The success of Mr. Desplechin’s hysterical narratives depends on performances of unwavering authenticity. He tried to repay this debt to his actors in “Esther Kahn,” the strangest and most focused of his films. Set in early 20th-century England and written in English, “Esther Kahn” tells of a young woman’s quest to become an actress. In a miraculous performance by Summer Phoenix, Esther Kahn, who never reveals why she wants to be on the stage, escapes from a cruel childhood and grows up to exhibit an unsettling and ultimately confounding array of contradictory behaviors: blank-faced vulnerability, stubborn manipulation, and, eventually, masochism. The instructional scenes in an empty theater between Ms. Phoenix and Mr. Holm are some of Mr. Desplechin’s most intellectually thrilling.

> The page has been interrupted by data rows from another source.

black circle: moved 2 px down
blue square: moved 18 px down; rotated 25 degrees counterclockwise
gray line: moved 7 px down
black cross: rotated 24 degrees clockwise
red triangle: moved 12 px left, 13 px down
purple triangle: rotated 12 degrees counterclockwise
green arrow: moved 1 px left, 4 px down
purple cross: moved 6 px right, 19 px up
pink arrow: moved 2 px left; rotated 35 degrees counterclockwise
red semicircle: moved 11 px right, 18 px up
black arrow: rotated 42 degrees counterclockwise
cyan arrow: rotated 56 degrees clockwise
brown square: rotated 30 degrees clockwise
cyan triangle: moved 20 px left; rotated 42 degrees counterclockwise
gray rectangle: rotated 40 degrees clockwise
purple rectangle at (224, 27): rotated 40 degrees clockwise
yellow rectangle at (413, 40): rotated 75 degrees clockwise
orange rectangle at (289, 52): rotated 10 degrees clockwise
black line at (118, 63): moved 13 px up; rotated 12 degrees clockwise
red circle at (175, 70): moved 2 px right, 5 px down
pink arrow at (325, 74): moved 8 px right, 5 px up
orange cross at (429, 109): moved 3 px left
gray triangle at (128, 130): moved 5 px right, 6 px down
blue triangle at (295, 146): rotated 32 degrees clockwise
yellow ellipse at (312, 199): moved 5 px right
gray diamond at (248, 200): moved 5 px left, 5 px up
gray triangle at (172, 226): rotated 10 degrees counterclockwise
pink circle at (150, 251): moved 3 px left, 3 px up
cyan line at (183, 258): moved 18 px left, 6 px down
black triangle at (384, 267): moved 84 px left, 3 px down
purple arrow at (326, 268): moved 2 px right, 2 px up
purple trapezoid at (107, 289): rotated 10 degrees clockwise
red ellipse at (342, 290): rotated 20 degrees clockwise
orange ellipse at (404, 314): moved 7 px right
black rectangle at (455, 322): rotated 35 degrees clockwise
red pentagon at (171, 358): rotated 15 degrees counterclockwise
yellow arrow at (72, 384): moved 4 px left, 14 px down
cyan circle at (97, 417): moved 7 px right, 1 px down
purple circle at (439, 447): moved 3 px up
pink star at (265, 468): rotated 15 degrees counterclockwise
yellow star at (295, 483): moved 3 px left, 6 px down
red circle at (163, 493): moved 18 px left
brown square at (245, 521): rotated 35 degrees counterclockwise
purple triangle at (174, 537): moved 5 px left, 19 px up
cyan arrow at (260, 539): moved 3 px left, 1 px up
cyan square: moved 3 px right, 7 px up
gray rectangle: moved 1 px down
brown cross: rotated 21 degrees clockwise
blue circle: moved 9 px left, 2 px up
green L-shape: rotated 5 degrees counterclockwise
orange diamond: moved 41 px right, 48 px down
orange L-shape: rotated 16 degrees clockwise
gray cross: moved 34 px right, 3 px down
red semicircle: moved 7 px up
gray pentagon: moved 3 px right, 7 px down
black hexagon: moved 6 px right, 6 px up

Near the end of “Kings and Queen,” the fatherless boy is left alone with the delusional man. They explore a museum, eat a snack, take a walk.Then, in a moment of clarity, the man tells the lit tle boy what Mr.Desplechin, a filmmaker as curious and compassionate about the experience of interpretation as he is about the interpretation of experience, has been trying to tell his audience all along:



This is the only advice I have for now: Of course, we’re always right. But it’s always possible we could be a bit wrong, too. Being a bit wrong is very good news! It means you don’t have the whole answer – that life will be more exciting and full of surprises than you thought.


Until March 5 (32 Second Avenue at 2nd Street, 212-505-5181).